My eyes burned as I looked at the clock. I had been working on my computer for the last two hours to catch up on the work I’d missed over the last few days. Between the drive up to Pennsylvania and the news about my mom, I had let several design projects fall behind. I stood up from the chair, stretching the kinks out of my back, just as my phone pinged with a text message.
Since you basically designed the whole thing, how about coming to the Christmas party with me?
I smiled at my phone. Though I didn’t have the number saved, I knew exactly who the text was from.
How did you get my number? Stalker much?
I waited with a smirk on my face as the bubble that showed he was respon
ding appeared at the bottom of the screen.
I didn’t even have to ask. My mother sent it to me this morning. Unsolicited. The town hens know all about us already.

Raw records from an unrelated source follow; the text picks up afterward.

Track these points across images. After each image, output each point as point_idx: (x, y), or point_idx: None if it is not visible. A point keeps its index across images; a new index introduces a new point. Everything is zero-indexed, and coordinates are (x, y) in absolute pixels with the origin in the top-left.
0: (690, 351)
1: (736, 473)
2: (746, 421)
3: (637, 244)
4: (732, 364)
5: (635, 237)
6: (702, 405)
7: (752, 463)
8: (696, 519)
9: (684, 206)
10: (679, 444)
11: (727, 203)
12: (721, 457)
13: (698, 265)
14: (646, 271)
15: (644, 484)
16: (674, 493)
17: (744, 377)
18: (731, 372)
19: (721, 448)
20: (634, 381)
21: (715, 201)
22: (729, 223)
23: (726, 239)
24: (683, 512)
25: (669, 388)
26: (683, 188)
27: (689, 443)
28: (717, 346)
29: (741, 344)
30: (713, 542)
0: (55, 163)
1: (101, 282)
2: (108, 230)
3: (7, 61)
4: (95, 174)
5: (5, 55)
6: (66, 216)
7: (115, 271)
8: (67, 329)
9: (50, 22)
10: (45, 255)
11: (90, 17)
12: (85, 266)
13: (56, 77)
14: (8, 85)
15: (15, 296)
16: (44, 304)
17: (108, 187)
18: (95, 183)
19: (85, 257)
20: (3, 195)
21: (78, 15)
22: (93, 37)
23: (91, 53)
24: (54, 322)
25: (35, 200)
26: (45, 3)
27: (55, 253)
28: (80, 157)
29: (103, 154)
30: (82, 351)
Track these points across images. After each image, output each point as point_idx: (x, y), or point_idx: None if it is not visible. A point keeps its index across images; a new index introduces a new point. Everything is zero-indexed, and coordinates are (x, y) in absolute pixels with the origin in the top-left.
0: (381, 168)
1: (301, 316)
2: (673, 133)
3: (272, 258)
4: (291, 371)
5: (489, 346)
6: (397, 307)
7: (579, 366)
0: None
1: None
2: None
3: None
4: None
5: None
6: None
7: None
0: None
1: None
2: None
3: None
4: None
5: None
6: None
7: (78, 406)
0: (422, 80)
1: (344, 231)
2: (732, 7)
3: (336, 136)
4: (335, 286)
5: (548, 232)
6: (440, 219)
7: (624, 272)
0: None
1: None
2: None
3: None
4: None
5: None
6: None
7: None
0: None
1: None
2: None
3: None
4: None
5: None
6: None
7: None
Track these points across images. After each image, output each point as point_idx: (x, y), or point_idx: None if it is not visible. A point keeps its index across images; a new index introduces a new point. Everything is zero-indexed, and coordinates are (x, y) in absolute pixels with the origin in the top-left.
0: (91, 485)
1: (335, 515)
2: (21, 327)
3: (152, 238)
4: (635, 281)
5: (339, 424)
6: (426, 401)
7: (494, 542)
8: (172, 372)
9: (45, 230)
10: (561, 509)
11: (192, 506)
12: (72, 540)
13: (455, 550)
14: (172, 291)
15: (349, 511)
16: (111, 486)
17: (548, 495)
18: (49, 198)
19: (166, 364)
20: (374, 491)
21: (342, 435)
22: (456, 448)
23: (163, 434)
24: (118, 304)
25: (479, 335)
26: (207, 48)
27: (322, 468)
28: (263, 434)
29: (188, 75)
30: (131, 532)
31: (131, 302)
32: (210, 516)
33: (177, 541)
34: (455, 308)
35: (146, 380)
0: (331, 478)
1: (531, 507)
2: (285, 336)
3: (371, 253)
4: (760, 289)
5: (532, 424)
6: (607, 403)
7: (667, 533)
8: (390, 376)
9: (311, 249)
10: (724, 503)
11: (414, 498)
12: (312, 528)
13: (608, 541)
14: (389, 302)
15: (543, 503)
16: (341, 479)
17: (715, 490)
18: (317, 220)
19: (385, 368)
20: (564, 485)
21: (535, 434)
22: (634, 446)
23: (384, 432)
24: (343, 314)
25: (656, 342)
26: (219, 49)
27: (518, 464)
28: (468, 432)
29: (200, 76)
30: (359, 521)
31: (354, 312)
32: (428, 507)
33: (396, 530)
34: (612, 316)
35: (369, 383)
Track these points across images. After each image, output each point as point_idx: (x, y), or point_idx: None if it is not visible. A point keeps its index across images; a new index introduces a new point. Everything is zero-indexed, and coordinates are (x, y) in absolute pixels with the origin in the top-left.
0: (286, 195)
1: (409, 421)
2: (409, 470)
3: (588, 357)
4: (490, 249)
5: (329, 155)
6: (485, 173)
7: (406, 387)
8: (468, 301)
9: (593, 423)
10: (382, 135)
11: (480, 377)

The message was followed with the shocked emoji face, the one that looked like it was from the Edvard Munch painting.
I laughed out loud in my room as I thought about a response.
I guess I’ll go to the party, since the whole town already knows about our arrangement, and I did, singlehandedly, design the whole hall.
I didn’t have to wait long before he answered me.
I’ll be at the B and B at six to pick you up. Wear something festive. ;)
I giggled again.
So now you’re telling me what to wear? What happened to “casual”?
His only response was the emoji sticking his tongue out. I tried not to read too much into it.
Well, that’s what I told myself.
9
Garrett
I was nervous. I hadn’t been nervous to see a woman in years. This felt like a blind date. Or prom night. Not picking up a friend to go to a church Christmas party. Maybe it was the fact that when we walked in there together, the whole town would know that Bianca and I were sleeping together. Or maybe it was just because I wasn’t sure how to approach this whole arrangement anymore.
This morning, as soon as I woke up, my mother called. She ranted and raved about how Mrs. Henderson saw me leaving Bianca’s room very “early”. I could tell she was elated, hoping that this was it and I would finally get married and make her a grandma. I didn’t give her any information, just listened to her go on and on until she was done. Then I told her that I ate dinner with Bianca and left it at that. But my mom wasn’t an idiot, and neither were the townspeople of Gandy’s Ridge.